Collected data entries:
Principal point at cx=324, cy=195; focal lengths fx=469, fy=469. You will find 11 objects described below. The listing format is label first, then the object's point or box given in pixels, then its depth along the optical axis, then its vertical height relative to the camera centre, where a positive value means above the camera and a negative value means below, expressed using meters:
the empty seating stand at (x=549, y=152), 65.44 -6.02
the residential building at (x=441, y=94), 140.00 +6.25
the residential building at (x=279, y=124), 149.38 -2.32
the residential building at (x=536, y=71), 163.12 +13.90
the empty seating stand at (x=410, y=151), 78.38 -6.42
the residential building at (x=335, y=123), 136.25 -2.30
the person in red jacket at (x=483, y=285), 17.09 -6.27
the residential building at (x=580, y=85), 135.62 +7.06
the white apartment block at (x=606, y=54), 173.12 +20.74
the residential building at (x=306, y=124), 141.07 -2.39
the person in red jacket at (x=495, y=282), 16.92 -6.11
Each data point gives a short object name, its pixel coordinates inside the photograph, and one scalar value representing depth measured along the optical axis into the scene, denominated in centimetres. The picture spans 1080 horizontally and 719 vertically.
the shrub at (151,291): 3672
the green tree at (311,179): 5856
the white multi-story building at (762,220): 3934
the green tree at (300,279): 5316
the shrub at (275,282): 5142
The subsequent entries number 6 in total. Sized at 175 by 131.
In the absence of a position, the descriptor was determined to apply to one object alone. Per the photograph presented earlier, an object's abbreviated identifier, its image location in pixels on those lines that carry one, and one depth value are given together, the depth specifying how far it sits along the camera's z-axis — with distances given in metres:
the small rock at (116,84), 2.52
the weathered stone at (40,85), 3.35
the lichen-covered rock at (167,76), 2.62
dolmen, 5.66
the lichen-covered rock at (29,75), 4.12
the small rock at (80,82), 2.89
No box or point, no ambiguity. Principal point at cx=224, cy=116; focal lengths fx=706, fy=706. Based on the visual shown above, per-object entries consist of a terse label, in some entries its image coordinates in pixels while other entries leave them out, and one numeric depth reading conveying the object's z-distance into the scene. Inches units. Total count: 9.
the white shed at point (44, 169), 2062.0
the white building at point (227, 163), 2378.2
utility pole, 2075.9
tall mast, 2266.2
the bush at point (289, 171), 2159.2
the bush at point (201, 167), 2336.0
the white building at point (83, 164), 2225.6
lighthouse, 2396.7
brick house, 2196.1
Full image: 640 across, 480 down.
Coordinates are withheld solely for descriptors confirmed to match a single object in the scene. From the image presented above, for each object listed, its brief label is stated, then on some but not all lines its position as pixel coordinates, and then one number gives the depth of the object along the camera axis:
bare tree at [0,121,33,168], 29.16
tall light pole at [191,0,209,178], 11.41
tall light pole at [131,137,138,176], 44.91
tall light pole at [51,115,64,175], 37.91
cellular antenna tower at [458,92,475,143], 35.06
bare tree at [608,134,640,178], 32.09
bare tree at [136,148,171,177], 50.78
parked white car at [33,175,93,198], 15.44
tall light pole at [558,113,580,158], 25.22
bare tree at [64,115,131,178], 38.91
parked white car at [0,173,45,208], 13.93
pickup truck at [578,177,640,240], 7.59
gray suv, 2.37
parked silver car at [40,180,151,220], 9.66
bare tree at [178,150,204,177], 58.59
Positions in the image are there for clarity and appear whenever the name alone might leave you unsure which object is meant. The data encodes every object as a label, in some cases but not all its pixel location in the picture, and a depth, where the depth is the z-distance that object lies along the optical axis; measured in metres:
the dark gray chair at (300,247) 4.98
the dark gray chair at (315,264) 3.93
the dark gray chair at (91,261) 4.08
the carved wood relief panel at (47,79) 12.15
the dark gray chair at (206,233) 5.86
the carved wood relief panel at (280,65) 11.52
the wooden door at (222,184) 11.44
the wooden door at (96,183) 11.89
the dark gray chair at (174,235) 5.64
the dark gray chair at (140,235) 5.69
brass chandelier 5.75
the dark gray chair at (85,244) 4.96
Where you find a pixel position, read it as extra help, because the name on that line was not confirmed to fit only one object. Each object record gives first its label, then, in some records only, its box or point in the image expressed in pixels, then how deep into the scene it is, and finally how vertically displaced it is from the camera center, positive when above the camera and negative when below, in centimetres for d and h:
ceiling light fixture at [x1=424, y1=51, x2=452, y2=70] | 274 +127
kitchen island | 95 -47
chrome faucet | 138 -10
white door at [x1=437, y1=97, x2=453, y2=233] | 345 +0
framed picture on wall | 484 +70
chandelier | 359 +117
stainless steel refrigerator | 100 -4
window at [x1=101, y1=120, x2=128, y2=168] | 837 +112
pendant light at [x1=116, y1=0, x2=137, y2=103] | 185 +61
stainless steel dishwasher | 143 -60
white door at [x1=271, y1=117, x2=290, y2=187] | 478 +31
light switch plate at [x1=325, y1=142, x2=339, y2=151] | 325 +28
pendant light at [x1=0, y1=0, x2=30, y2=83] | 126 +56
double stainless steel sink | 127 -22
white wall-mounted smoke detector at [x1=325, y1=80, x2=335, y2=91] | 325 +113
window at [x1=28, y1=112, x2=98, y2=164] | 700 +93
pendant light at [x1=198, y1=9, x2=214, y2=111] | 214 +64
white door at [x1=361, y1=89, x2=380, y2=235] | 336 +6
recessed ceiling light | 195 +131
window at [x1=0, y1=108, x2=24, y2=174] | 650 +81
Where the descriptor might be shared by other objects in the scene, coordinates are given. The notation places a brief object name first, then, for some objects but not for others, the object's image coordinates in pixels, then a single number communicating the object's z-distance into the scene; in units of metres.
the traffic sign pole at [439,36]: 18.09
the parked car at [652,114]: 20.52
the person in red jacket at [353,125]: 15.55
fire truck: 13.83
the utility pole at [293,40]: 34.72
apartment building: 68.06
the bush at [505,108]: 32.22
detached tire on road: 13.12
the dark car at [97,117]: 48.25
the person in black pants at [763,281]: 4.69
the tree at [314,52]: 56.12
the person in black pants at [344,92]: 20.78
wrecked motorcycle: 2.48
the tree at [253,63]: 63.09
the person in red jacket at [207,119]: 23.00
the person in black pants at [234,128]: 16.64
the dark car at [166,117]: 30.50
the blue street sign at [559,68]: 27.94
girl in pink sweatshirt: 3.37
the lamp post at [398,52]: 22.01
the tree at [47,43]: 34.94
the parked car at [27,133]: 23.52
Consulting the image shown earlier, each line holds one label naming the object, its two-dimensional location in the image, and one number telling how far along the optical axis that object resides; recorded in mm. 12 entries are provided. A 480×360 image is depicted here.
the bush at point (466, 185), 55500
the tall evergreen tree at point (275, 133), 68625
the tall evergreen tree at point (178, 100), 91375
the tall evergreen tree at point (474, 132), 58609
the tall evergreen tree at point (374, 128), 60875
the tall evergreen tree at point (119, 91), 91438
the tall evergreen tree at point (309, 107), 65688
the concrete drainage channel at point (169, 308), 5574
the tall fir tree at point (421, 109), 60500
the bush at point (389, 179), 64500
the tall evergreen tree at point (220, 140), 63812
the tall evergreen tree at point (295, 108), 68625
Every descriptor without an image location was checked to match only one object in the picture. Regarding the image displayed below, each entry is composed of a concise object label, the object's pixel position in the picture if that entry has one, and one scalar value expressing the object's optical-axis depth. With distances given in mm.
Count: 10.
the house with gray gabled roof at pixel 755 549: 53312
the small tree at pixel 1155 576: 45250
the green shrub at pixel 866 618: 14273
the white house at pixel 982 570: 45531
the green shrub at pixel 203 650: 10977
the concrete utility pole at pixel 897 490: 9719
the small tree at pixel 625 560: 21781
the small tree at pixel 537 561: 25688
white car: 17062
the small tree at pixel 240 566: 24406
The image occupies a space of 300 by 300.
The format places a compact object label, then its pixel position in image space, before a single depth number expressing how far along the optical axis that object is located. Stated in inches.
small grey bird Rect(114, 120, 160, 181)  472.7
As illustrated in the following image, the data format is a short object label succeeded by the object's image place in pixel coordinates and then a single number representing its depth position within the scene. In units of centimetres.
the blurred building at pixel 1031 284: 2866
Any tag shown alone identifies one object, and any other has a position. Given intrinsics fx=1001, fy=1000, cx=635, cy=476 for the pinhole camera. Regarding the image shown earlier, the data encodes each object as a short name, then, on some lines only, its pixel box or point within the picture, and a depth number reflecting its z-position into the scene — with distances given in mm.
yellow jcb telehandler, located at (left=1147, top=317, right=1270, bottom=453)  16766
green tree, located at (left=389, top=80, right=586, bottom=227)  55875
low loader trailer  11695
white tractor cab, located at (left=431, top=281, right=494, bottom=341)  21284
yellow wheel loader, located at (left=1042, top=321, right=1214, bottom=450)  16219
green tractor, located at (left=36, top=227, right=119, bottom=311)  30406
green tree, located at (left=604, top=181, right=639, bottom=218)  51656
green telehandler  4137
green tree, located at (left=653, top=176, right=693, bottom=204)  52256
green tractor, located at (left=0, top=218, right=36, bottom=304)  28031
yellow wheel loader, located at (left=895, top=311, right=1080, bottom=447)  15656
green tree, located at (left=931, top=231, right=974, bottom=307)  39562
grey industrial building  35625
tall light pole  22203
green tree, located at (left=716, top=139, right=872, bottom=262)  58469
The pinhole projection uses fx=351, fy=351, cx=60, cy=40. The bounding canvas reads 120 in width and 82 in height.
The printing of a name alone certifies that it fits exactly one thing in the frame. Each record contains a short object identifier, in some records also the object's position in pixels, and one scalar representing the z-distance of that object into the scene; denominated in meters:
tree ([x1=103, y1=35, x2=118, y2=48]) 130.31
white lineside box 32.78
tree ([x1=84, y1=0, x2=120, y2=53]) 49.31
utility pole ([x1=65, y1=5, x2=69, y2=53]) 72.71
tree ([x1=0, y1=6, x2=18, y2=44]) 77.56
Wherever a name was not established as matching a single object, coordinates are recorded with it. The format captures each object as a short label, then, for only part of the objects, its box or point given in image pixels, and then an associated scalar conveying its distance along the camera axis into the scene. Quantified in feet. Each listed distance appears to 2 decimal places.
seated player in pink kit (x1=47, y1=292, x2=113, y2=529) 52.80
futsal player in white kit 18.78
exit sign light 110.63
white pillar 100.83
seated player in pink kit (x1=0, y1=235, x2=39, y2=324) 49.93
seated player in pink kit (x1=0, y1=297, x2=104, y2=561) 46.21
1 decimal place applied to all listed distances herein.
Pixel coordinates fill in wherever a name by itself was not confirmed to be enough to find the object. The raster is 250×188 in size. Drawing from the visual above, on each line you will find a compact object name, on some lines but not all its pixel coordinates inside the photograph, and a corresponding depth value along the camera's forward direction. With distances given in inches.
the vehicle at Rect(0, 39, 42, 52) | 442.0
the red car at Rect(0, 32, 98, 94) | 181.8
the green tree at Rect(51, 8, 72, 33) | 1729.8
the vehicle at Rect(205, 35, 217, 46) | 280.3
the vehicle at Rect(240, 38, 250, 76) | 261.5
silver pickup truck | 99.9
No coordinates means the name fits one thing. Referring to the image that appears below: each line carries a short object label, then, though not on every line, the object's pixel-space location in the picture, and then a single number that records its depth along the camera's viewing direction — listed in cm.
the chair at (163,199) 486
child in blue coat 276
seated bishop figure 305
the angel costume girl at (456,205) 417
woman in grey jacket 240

__What is being asked__: Go through the data and show every line where "relief" occurs.

__Task answer__:
the carved wood relief panel at (47,79) 12.15
the carved wood relief panel at (280,65) 11.52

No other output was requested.